Basic security checks

8

User Interface (UI)

Displays search results to the user

9

Feedback Collector

Collects user feedback, if any

Prioritisation for a 4-Month Developmental Roadmap

So there’s a whole lot of things that can be done within this general framework and architecture that I am interested in:

  • Neural search over artworks

  • Real-time, multilingual narration of generated stories

  • Refactoring and writing tests for a codebase

  • Chat with a knowledgebase over documents and data

  • Code generation

  • Social media content generation and publishing

For the purpose of prioritisation, given that reading comprehension and creative writing are 2 distinct skillsets and the former will be very valuable for the latter, my plan is to prioritise teaching LLMs to learn and start with less complex use cases such as neural search over artworks and a knowledgebase so a rough timeline might proceed as below:

  • Month 1-2: Neural Search Over Artworks - For foundational data pipelines.

  • Month 2-3: Chat with a Knowledgebase Over Documents and Data - To develop ingestion and retrieval methods and UI components.

  • Month 3-4: Refactoring and Writing Tests for a Codebase - Utilise insights and methods developed during the chat/knowledgebase phase for smarter automated testing and refactoring.

With the above, even as we are focusing on building neural search and a knowledgebase, I’m thinking that it would be good to start on a simplified workflow for refactoring and test generation by leveraging LLMs to query over our codebase, pass to a code quality service, then chain and/or use prompt templates to perform relevant automations such as refactoring and writing tests that can be split into branches for manual review initially, then subsequently automated if all tests are passed.

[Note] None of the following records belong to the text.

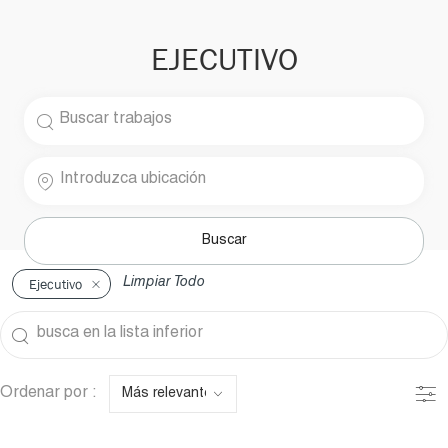
EJECUTIVO
Buscar por cargo
Introduzca ubicación
Buscar
Ejecutivo
Limpiar Todo
the results are updated
busca en la lista inferior
Filte
Ordenar por :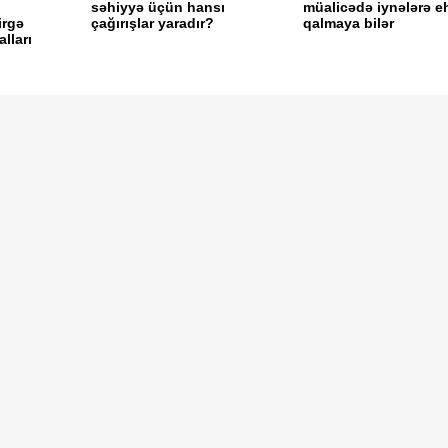
səhiyyə üçün hansı
müalicədə iynələrə e
irgə
çağırışlar yaradır?
qalmaya bilər
lları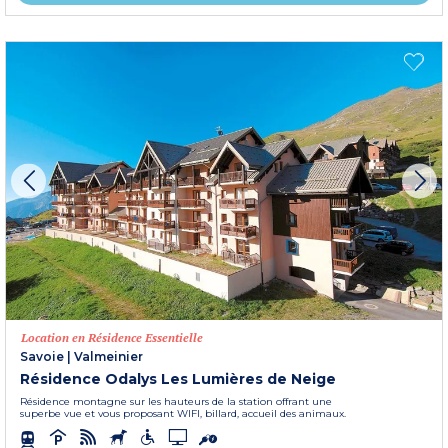
Location en Résidence Essentielle
Savoie
|
Valmeinier
Résidence Odalys Les Lumières de Neige
Résidence montagne sur les hauteurs de la station offrant une
superbe vue et vous proposant WIFI, billard, accueil des animaux.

Meanwhile, here’s how I am trying to organise the project on my Git repository which I am expecting to evolve further still so the below is still very much a work-in-progress but here’s what I’m thinking the different folders should handle:

  • db - all database related operations such as CRUD

  • demos - where some “stable” demos and workflows are defined

  • gui - everything the user sees

  • src - the bulk of the source code for our interfaces and implementations

  • tests - unit and integration tests as well as fixtures for testing

I’m still missing the CI/CD, monitoring and evaluation components while the project structure is still being sorted out but I’m hoping to do some divide-and-conquer with other developers since I do need to deliver on “The Sound of Stories” (real-time, multilingual narration of generated stories) for the National Arts Council Arts x Tech Lab as well. If things go well though, these various developmental efforts should be highly synergistic and give me the building blocks for Berlayar A.I. the company. ;)

├── agents
│   └── __init__.py
├── dataloader.ipynb
├── db
│   ├── chunks.py
│   ├── connectors.py
│   ├── __init__.py
│   ├── main.py
│   ├── ops
│   │   ├── deeplake.py
│   │   └── __init__.py
│   └── utils.py
├── demos
│   ├── chat_adf
│   │   ├── chat.py
│   │   ├── tests.py
│   │   └── utils.py
│   ├── neural_search
│   │   └── upload.py
│   └── thesoundofstories
│       ├── audio
│       └── chat.py
├── diagram.py
├── gui
│   └── __init__.py
├── ingest_pdf.log
├── __init__.py
├── log_init.py
├── main.py
├── notebooks
│   ├── architecture.ipynb
│   ├── chat_adf.ipynb
│   └── dataloader.ipynb
├── poetry.lock
├── pyproject - Copy.toml
├── pyproject.toml

Meanwhile, putting this on the cold bench while I go off to focus on my upcoming exam for “Good Economics for Bad Times”.